[TEKS HALAMAN]

KEBIJAKAN Pemkot Mataram terkait penerapan sanksi dan kewajiban pemilahan sampah dinilai masih belum siap diterapkan di tengah masyarakat. Hal ini disampaikan anggota DPRD Kota Mataram, I Gede Wiska, S.Pt., menjawab Suara NTB melalui sambungan telepon, Selasa (23/12/2025).
Dia menilai kebijakan tersebut terkesan mendadak dan belum didukung kesiapan sosial maupun sarana pendukung di lapangan. Menurut Wiska, secara regulasi, sanksi terkait pengelolaan sampah sebenarnya telah diatur dalam peraturan daerah (perda) sejak lama. Namun, implementasi aturan tersebut dinilai tidak konsisten dan baru kembali digaungkan ketika kondisi sudah terdesak, khususnya akibat persoalan pengelolaan sampah di Tempat Pembuangan Akhir (TPA) Kebon Kongo.
“Kalau bicara dasar hukum, sanksi itu sudah diatur dalam perda. Artinya wali kota hanya menjalankan perintah peraturan yang sudah ada. Tapi masalahnya, dari dulu aturan ini tidak dijalankan secara maksimal. Sekarang kesannya justru terkesan mendadak karena kondisi sudah terdesak,” ujarnya.

[/TEKS HALAMAN]

YANG PERLU DILAKUKAN: Salin ulang bagian berita tentang kebijakan sampah di Mataram, mulai dari "Dia menilai kebijakan" dan berakhir pada "(TPA) Kebon Kongo.", dengan mengganti "sarana pendukung" menjadi "fasilitas pendukung".

[CUPLIKAN DATA]

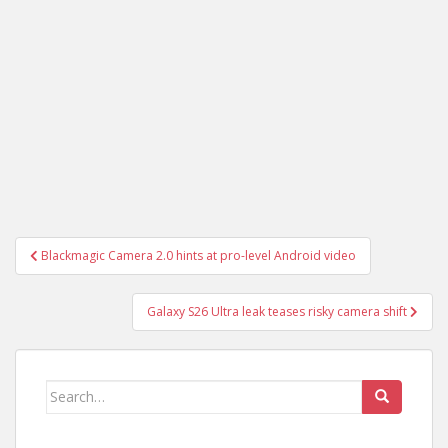
Post
Blackmagic Camera 2.0 hints at pro-level Android video
navigation
Galaxy S26 Ultra leak teases risky camera shift
Search
for: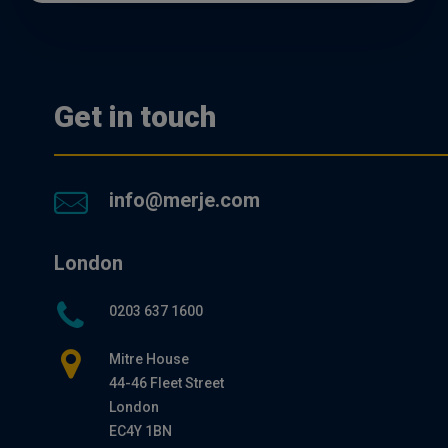
Get in touch
info@merje.com
London
0203 637 1600
Mitre House
44-46 Fleet Street
London
EC4Y 1BN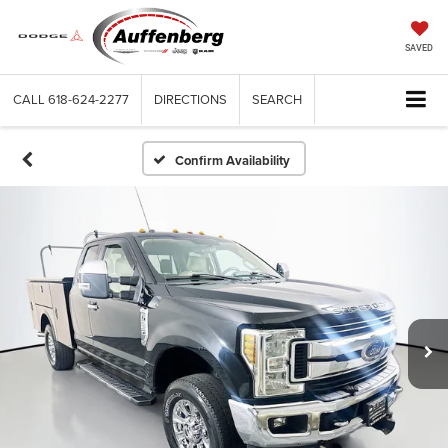
SAVED
CALL
618-624-2277
DIRECTIONS
SEARCH
Confirm Availability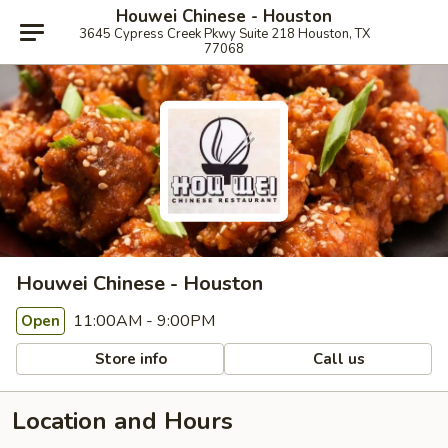
Houwei Chinese - Houston
3645 Cypress Creek Pkwy Suite 218 Houston, TX
77068
Houwei Chinese - Houston
11:00AM - 9:00PM
Open
Store info
Call us
Location and Hours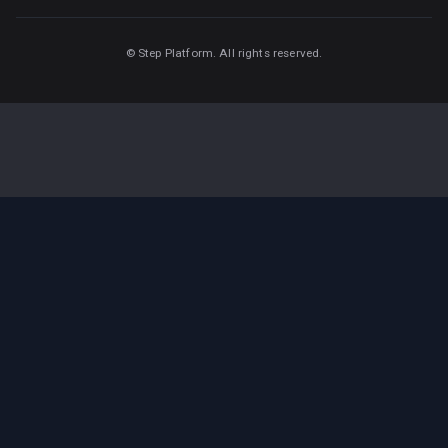
©
Step Platform. All rights reserved.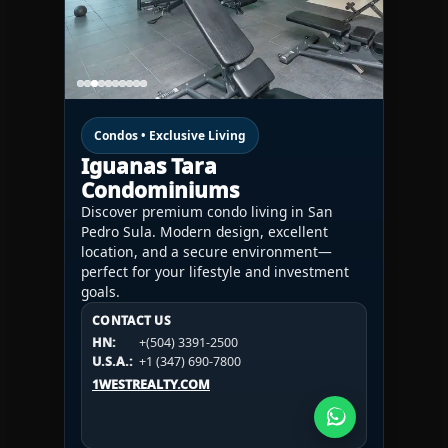
Condos • Exclusive Living
Iguanas Tara
Condominiums
Discover premium condo living in San
Pedro Sula. Modern design, excellent
location, and a secure environment—
perfect for your lifestyle and investment
goals.
CONTACT US
CONTACT US
CONTACT US
HN:
+(504) 3391-2500
HN:
+(504) 3391-2500
U.S.A.:
+1 (984) 246-2100
HN:
+(504) 3391-2500
U.S.A.:
+1 (347) 690-7800
U.S.A.:
+1 (984) 246-2100
1WESTREALTY.COM
1WESTREALTY.COM
1WESTREALTY.COM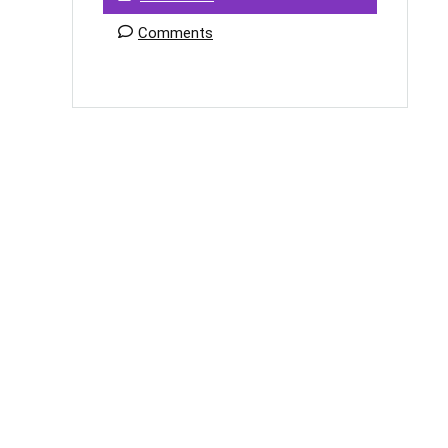
Comments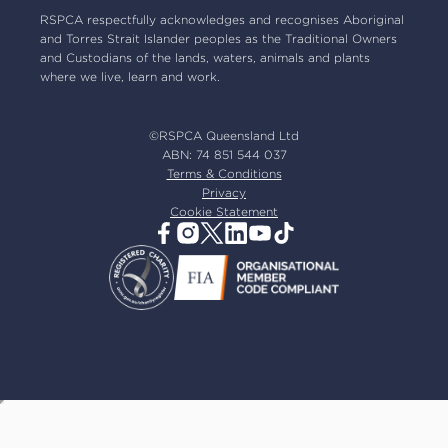
Our board
RSPCA respectfully acknowledges and recognises Aboriginal
and Torres Strait Islander peoples as the Traditional Owners
Our partners
and Custodians of the lands, waters, animals and plants
Our ambassadors
where we live, learn and work.
RSPCA membership
Latest news
©RSPCA Queensland Ltd
Resources & policies
ABN: 74 851 544 037
Terms & Conditions
Privacy
Cookie Statement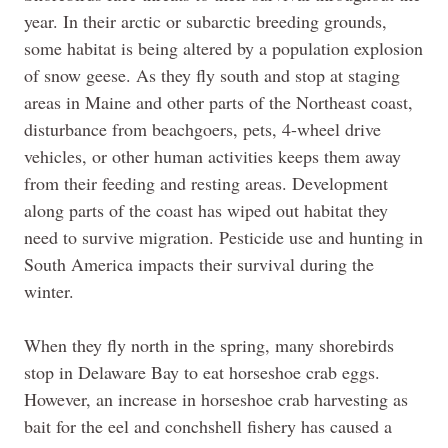
year. In their arctic or subarctic breeding grounds,
some habitat is being altered by a population explosion
of snow geese. As they fly south and stop at staging
areas in Maine and other parts of the Northeast coast,
disturbance from beachgoers, pets, 4-wheel drive
vehicles, or other human activities keeps them away
from their feeding and resting areas. Development
along parts of the coast has wiped out habitat they
need to survive migration. Pesticide use and hunting in
South America impacts their survival during the
winter.
When they fly north in the spring, many shorebirds
stop in Delaware Bay to eat horseshoe crab eggs.
However, an increase in horseshoe crab harvesting as
bait for the eel and conchshell fishery has caused a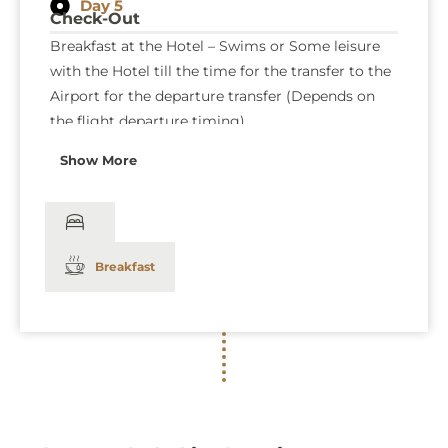
Day 5
Check-Out
Breakfast at the Hotel – Swims or Some leisure
with the Hotel till the time for the transfer to the
Airport for the departure transfer (Depends on
the flight departure timing).
Show More
Breakfast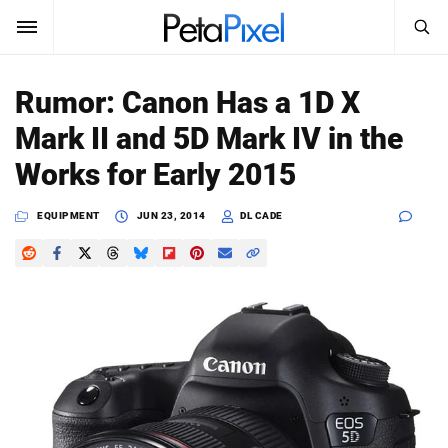
SEARCH
Sign In
Rumor: Canon Has a 1D X
SUBSCRIBE
Mark II and 5D Mark IV in the
Search
PetaPixel
Works for Early 2015
SEARCH
News
EQUIPMENT
JUN 23, 2014
DL CADE
Reviews
Learn
Media
Shop
About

[/CUPLIKAN DATA]

JAWABAN BERIKUT:
Dia menilai kebijakan tersebut terkesan mendadak dan belum didukung kesiapan sosial maupun fasilitas pendukung di lapangan. Menurut Wiska, secara regulasi, sanksi terkait pengelolaan sampah sebenarnya telah diatur dalam peraturan daerah (perda) sejak lama. Namun, implementasi aturan tersebut dinilai tidak konsisten dan baru kembali digaungkan ketika kondisi sudah terdesak, khususnya akibat persoalan pengelolaan sampah di Tempat Pembuangan Akhir (TPA) Kebon Kongo.